Lyle stared at her in silence. Without shame, he placed a pill on his tongue and washed it down with a sip of green tea. He dripped the tea bag above the cup and rolled the lump into a napkin and buttoned it into his peacoat to be reused later. He dried his fingertips with a hankie, then folded it back into his shirt pocket.

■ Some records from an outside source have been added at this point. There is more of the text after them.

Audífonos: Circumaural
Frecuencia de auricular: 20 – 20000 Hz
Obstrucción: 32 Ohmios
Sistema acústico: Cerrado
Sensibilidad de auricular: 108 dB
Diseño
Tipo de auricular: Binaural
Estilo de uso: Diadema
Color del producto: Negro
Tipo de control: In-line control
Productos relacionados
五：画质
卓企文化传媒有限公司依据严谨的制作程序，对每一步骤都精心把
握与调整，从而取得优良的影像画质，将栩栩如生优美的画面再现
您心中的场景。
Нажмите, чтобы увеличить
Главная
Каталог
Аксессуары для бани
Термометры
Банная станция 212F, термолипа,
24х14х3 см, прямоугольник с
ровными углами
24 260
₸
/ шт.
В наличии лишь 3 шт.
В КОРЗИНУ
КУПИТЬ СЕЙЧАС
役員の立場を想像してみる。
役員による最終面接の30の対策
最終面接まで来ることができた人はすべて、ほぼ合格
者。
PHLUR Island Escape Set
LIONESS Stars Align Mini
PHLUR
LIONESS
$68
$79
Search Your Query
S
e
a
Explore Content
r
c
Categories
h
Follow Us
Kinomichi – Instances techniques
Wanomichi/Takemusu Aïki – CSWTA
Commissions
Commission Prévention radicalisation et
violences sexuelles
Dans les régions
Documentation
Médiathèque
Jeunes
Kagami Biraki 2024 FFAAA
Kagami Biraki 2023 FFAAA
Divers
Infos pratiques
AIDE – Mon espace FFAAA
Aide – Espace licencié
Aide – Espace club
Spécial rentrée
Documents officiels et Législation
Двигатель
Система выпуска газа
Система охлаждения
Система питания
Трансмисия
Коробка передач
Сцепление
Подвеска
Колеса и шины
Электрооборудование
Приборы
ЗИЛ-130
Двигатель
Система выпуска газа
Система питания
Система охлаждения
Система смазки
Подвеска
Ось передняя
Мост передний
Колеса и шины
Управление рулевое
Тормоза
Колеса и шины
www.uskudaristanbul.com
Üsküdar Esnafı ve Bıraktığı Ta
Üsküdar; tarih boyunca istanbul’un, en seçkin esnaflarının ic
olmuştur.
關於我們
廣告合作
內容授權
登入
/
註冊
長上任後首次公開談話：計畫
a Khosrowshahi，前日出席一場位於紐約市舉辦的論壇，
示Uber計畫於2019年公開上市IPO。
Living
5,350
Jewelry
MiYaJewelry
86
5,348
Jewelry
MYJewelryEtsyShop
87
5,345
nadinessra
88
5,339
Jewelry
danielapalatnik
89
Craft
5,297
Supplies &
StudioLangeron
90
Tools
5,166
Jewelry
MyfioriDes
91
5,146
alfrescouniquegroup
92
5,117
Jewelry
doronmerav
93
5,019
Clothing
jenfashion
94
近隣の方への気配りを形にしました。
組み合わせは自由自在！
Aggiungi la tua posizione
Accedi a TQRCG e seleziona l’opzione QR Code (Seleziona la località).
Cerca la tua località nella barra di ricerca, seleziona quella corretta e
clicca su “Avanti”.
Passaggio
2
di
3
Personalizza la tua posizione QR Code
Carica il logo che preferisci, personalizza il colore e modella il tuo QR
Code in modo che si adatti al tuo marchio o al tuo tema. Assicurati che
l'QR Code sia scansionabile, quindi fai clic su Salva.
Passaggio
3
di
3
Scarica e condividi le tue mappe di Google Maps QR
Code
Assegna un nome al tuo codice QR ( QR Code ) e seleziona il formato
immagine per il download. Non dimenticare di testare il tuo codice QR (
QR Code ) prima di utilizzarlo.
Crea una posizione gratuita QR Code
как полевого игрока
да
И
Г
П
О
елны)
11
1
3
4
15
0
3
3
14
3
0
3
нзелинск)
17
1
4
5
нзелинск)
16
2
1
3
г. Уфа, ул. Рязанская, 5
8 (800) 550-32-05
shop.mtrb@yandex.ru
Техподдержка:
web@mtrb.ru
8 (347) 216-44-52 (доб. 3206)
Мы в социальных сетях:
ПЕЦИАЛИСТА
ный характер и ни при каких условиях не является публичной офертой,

“Do you ever really watch people in here?” he said. “The way most people browse, it’s as if they’ve stepped into a temple or church. This is not riffling through hangers on the clearance rack or tossing canned corn into the cart. No, this is browsing. It even sounds drowsy: to browse. Heart rates slow. Time disappears. Serious people turn into dreamers again. They play frozen statues on the floor, chew their fingers, pull the flaps of pop-up books.”
“Why are you telling me this, Lyle?”
“Joey loved it here,” he said. “Loved it. This place gave him something sacred. Gave his mind some quiet. This was his Thanksgiving table. His couch-cushion fort. He could get lost in here like nowhere else on earth. I’m telling you this, Lydia, because in all his life, he’d never really had that feeling before, not consistently anyway. Not to overstate it, but this store was the closest thing to a home that Joey ever had.”
“He really had no one?”
“Like I said, he had me and he had you. It’s difficult to imagine how a kid like that had been so horribly cast into the void, but it happened. Joey was one of those bright, troubled boys who never got beyond being a ward of the state. I’m not sure he even knew the details, but apparently from the time he was a baby he’d lived in a big, run-down house on the north side, somewhere off Federal, and he had six or seven siblings of various ages and backgrounds, and the whole group of them had been adopted by this older couple—Guatemalan, I think, or El Salvadoran—who’d never had kids of their own. Mr. and Mrs. Molina.”
Lydia recalled the certificate hanging on Joey’s bathroom wall, the only time she’d ever seen his surname: Joseph Edward Molina.